Thibaut Pinot (Groupama-FDJ)

Le Français Thibaut Pinot lors de la 18e étape du Tour de France, le 25 juillet 2019, entre Embrun et Valloire.

Être fan de Thibaut Pinot, c’est accepter de souffrir. Le Français est un champion capable de faire rêver ses fans en multipliant les hauts et les bas dans sa carrière. En 2014, on voyait en lui le successeur de Bernard Hinault, dernier Français vainqueur sur le Tour. Cette année-là, le Franc-Comtois avait terminé 3e du classement général et meilleur jeune. Las, il a depuis multiplié les abandons. La plus cruelle était en 2019 : alors que cette année-là, il semble en mesure de rêver du maillot jaune avec un tracé lui étant favorable dans les dernières étapes alpines, il est contraint à l’abandon sur blessure.

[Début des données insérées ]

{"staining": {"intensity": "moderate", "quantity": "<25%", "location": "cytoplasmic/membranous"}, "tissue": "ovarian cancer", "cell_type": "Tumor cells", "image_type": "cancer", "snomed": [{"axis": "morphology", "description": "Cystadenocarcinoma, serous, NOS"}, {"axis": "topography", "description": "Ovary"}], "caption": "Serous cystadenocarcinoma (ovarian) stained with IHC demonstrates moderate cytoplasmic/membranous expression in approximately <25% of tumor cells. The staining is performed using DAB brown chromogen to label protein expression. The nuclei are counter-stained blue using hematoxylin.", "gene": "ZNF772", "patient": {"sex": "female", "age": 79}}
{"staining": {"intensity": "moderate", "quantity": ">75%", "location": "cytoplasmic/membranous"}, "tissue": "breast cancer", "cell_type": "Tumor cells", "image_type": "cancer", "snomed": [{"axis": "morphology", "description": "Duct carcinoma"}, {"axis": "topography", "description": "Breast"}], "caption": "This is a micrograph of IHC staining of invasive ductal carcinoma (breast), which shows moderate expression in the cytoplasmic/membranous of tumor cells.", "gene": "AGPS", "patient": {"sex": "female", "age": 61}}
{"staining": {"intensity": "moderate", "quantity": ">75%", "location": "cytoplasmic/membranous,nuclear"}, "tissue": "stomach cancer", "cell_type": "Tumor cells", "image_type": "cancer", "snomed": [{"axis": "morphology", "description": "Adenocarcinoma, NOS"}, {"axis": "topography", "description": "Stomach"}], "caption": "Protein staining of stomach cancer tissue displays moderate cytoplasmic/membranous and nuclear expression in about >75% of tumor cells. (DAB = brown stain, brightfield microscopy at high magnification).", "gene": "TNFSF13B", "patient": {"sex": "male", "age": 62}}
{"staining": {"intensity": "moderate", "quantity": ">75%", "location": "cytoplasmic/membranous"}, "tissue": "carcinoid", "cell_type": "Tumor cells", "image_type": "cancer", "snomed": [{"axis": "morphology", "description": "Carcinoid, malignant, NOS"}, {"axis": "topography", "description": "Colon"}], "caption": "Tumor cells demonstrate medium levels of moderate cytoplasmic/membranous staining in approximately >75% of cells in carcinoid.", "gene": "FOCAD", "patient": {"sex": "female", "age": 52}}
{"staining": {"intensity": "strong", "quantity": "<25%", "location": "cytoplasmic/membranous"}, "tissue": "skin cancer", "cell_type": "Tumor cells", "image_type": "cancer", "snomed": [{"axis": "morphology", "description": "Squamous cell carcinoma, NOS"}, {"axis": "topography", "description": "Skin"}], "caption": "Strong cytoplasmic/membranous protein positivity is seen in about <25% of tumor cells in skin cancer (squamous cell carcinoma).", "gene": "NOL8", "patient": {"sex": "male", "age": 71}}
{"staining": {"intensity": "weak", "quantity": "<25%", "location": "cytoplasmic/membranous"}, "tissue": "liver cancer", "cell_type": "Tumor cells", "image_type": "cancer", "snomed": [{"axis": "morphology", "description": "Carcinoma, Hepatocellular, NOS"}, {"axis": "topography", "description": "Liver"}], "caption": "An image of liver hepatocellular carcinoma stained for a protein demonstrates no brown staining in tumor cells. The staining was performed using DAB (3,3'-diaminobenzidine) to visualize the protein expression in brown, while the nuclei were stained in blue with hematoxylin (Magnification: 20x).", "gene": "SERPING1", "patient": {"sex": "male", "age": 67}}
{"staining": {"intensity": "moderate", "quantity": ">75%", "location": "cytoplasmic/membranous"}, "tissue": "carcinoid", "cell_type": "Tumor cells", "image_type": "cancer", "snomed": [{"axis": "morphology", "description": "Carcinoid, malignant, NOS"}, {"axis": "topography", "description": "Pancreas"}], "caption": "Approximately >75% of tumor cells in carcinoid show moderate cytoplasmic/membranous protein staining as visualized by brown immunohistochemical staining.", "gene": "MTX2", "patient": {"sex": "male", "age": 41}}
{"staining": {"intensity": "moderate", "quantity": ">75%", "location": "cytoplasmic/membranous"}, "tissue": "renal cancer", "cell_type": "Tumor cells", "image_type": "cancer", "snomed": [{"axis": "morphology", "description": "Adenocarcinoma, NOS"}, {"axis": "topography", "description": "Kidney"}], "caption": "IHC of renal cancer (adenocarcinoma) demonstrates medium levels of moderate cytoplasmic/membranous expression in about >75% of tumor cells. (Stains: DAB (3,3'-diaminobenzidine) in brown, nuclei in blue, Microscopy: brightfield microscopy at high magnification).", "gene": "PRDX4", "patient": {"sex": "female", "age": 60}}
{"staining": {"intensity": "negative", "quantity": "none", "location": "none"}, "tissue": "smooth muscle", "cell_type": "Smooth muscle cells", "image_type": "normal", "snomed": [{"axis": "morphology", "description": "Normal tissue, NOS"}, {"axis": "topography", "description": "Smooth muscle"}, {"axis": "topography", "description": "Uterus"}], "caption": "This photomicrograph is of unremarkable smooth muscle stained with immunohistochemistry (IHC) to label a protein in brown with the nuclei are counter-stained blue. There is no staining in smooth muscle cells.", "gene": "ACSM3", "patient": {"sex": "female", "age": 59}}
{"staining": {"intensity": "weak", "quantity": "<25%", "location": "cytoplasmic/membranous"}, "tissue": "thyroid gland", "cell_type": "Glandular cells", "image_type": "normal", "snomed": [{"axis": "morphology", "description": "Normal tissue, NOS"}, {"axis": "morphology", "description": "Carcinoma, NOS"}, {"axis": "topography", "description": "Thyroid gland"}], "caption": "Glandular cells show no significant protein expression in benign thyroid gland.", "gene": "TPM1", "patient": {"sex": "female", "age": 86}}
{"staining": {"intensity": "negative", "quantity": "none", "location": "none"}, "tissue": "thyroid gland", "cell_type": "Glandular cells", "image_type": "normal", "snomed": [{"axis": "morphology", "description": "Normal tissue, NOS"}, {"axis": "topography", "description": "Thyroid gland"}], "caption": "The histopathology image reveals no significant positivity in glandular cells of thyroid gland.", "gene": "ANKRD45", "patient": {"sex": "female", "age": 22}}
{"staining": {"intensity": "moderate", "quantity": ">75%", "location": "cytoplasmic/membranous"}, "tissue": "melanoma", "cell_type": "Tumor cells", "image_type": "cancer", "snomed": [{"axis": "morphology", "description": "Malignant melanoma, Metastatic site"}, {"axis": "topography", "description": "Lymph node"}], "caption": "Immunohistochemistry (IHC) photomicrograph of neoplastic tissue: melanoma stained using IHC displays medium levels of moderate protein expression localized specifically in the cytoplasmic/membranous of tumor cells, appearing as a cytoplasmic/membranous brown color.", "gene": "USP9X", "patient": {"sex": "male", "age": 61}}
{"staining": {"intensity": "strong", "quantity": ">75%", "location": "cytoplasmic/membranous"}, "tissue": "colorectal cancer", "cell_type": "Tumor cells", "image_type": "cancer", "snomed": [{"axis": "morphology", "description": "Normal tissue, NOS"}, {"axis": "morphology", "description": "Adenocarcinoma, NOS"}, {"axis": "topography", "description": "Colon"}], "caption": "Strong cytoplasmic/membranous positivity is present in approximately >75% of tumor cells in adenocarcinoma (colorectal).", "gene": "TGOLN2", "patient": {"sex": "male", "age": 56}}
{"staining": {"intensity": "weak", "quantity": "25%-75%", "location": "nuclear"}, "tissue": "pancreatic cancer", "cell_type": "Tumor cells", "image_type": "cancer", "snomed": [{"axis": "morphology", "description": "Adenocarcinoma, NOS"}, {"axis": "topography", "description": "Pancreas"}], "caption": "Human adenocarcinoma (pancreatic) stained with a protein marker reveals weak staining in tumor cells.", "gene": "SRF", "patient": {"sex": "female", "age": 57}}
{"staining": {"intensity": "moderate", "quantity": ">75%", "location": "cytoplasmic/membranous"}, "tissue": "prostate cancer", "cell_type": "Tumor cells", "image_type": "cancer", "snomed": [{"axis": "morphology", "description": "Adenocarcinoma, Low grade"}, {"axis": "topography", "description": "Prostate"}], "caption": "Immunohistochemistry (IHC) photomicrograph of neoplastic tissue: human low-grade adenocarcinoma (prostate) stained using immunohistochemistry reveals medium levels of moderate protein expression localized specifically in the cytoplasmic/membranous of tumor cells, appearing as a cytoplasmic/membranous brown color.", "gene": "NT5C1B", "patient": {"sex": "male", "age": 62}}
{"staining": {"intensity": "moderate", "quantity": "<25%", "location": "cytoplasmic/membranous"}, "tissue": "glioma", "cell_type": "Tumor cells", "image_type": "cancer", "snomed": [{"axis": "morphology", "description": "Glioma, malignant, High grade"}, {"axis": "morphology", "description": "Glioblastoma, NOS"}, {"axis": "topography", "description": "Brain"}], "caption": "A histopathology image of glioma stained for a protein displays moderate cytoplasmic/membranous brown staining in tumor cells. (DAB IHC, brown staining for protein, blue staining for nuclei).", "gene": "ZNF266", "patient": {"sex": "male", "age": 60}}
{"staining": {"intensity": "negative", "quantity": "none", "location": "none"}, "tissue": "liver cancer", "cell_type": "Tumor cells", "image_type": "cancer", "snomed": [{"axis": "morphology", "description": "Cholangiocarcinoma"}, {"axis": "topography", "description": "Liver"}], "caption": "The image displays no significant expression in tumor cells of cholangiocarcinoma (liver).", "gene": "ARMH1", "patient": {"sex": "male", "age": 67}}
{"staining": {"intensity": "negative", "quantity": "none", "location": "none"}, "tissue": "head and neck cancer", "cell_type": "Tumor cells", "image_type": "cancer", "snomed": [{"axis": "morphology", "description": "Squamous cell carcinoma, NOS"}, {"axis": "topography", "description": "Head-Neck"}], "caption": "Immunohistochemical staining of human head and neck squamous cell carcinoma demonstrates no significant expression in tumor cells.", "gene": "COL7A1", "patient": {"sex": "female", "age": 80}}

Le début d’une traversée du désert. L’année suivante, le Tour est pour lui un long chemin de croix après qu’il est pris dans la chute massive de la première étape. Se forçant à aller au bout des 21 étapes, il a depuis traîné sa blessure sur deux années de doutes. Cette saison, il voit enfin la lumière au bout du tunnel en renouant avec le succès : une victoire d’étape sur le Tour des Alpes puis une sur le Tour de Suisse.

Marc Madiot, le manager de l’équipe, assure que Pinot est prêt à faire rêver : « Il vaut mieux être attendu, ça suscite de l’intérêt. Il espère être à un niveau qui va lui permettre de bien s’exprimer. Il a de l’envie, de la détermination, de l’appétit. Nous ne sommes pas favoris mais de bons outsiders. »

Plutôt que de jouer le classement général, Thibaut Pinot devrait avant tout venir en chasseur d’étapes. Deux lui font particulièrement de l’œil : la Planche des Belles Filles, dans les Vosges – une montée dont le pied se situe à quelques kilomètres de son domicile – le 8 juillet prochain, et l’Alpe d’Huez le 14 juillet, un autre mythe du Tour de France où il s’est déjà imposé en 2015.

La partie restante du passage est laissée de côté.